By Dan Gilgoff, God & Country
After this month's battle between conservatives and the GOP establishment in New York's 23rd Congressional District, the big staging ground for Republican Party infighting has moved to Florida, where former Florida House Speaker Marco Rubio is battling Gov. Charlie Crist in the party's U.S. Senate primary.
On the one hand, the two campaigns insist that hot-button social issues are taking a back seat to economic ones. On the other hand, Rubio's campaign has just released a long "fact-checking" memo questioning Crist's conservatism. The first six bullet points challenge the governor's claim that he's "pro-life."
Fact is, religious conservatives are playing a major role in conservative challenges to establishment Republican candidates across the country. It's the subject of my most recent God & Country column in U.S. News Weekly.
Here's the top:
For political analysts, the lesson in Conservative Party candidate Doug Hoffman's loss this month in a special congressional election in New York is obvious: The right overreached. After pressuring Republican nominee Dede Scozzafava out of the race with charges that she was too liberal, conservative activists watched New York's 23rd District go to a Democrat for the first time in more than a century. Former House Speaker Newt Gingrich, who had endorsed Scozzafava and warned Republicans not to "purge the party of anybody who doesn't agree with us 100 percent," appeared to be vindicated.
And yet many conservative activists are encouraged by the outcome of the race, which saw Hoffman take 46 percent of the vote. "The lesson of New York 23 is that if the Republican Party nominates people who are Republicans in name only, they are going to meet conservative opposition," says Tom Minnery, senior vice president of Focus on the Family Action, a conservative evangelical group. "If Scozzafava had never been nominated, the Republicans would have won." Even Gingrich has renounced Scozzafava, calling her nomination a mistake.

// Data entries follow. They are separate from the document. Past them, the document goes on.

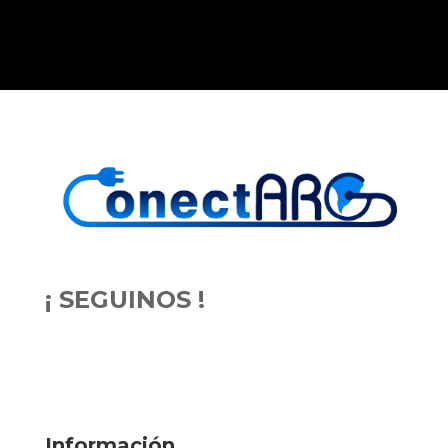
¡ SEGUINOS !
Información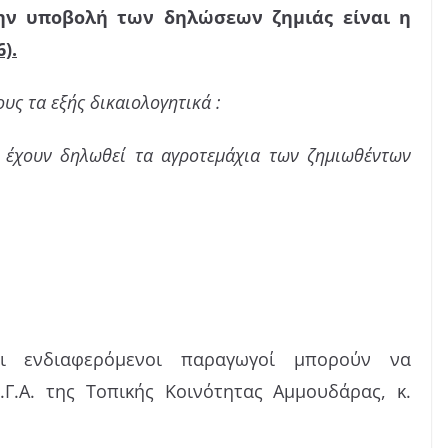
ην υποβολή των δηλώσεων ζημιάς είναι η
).
υς τα εξής δικαιολογητικά :
 έχουν δηλωθεί τα αγροτεμάχια των ζημιωθέντων
οι ενδιαφερόμενοι παραγωγοί μπορούν να
Γ.Α. της Τοπικής Κοινότητας Αμμουδάρας, κ.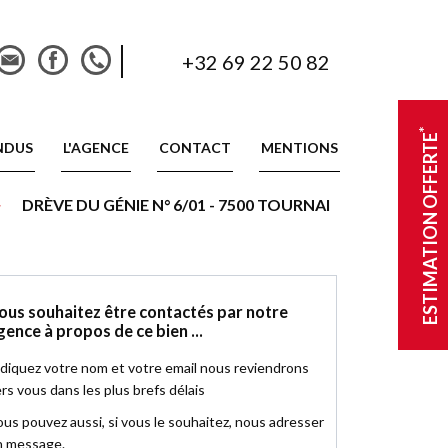
+32 69 22 50 82
*
ESTIMATION OFFERTE
NDUS
L'AGENCE
CONTACT
MENTIONS
>
DRÈVE DU GÉNIE N° 6/01 - 7500 TOURNAI
ous souhaitez être contactés par notre
gence à propos de ce bien ...
diquez votre nom et votre email nous reviendrons
rs vous dans les plus brefs délais
us pouvez aussi, si vous le souhaitez, nous adresser
n message.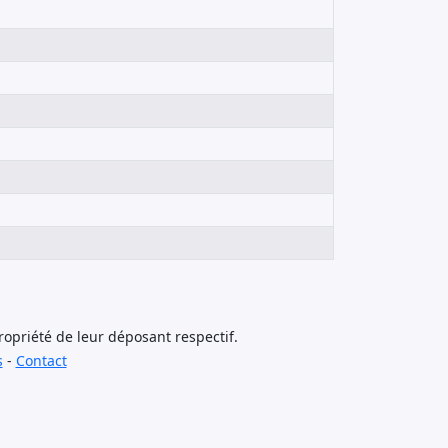
opriété de leur déposant respectif.
s
-
Contact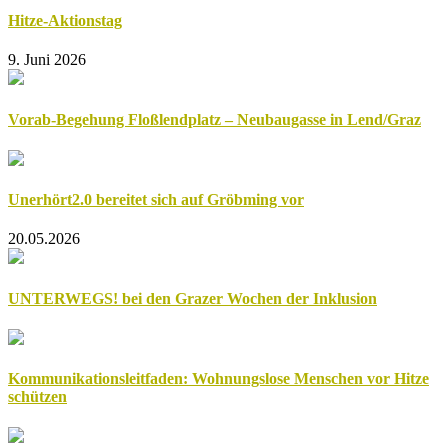
Hitze-Aktionstag
9. Juni 2026
Vorab-Begehung Floßlendplatz – Neubaugasse in Lend/Graz
Unerhört2.0 bereitet sich auf Gröbming vor
20.05.2026
UNTERWEGS! bei den Grazer Wochen der Inklusion
Kommunikationsleitfaden: Wohnungslose Menschen vor Hitze
schützen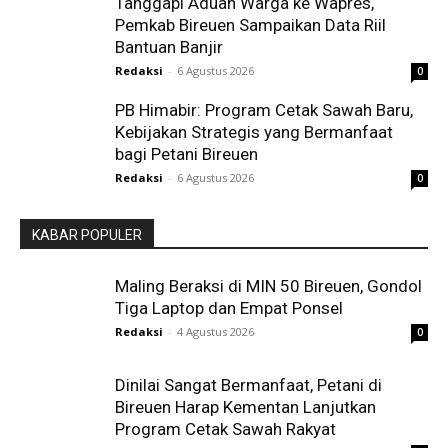
Tanggapi Aduan Warga ke Wapres,
Pemkab Bireuen Sampaikan Data Riil
Bantuan Banjir
Redaksi
-
6 Agustus 2026
0
PB Himabir: Program Cetak Sawah Baru,
Kebijakan Strategis yang Bermanfaat
bagi Petani Bireuen
Redaksi
-
6 Agustus 2026
0
KABAR POPULER
Maling Beraksi di MIN 50 Bireuen, Gondol
Tiga Laptop dan Empat Ponsel
Redaksi
-
4 Agustus 2026
0
Dinilai Sangat Bermanfaat, Petani di
Bireuen Harap Kementan Lanjutkan
Program Cetak Sawah Rakyat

With an endorsement from former Alaska Gov. Sarah Palin and support from Family Research Council Action and Ralph Reed's Faith and Freedom Coalition, conservative Christians were among Hoffman's most active backers, rejecting Scozzofava over her support for abortion rights and gay marriage. Energized in part by their experience in New York, conservative faith-based activists are now poised to support challengers over establishment Republicans in perhaps a dozen or more GOP primaries next year, in races stretching from Florida to California. "You're going to see the largest number of competitive Republican primaries since the 1992-to-1994 period," says Reed, the former Christian Coalition chief. "It's a sign of a healthy movement."
But some GOP leaders worry that the growing number of contests between party-backed figures and conservative challengers will create fissures at a time when Republicans are trying to unify and rebuild.